(Stored data entries)

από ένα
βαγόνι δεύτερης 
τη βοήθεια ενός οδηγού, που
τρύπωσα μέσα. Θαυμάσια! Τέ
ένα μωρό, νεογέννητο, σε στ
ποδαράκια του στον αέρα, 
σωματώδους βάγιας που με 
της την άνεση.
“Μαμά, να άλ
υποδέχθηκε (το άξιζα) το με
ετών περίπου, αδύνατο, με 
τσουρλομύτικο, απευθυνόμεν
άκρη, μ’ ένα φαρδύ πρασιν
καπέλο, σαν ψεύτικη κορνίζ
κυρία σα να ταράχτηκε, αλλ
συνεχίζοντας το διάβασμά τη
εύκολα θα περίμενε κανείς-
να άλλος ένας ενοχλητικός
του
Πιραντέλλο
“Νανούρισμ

## [Written task]
Copy all the records exactly so that no character differs from the source.

## [Response to the task]
από ένα
βαγόνι δεύτερης 
τη βοήθεια ενός οδηγού, που
τρύπωσα μέσα. Θαυμάσια! Τέ
ένα μωρό, νεογέννητο, σε στ
ποδαράκια του στον αέρα, 
σωματώδους βάγιας που με 
της την άνεση.
“Μαμά, να άλ
υποδέχθηκε (το άξιζα) το με
ετών περίπου, αδύνατο, με 
τσουρλομύτικο, απευθυνόμεν
άκρη, μ’ ένα φαρδύ πρασιν
καπέλο, σαν ψεύτικη κορνίζ
κυρία σα να ταράχτηκε, αλλ
συνεχίζοντας το διάβασμά τη
εύκολα θα περίμενε κανείς-
να άλλος ένας ενοχλητικός
του
Πιραντέλλο
“Νανούρισμ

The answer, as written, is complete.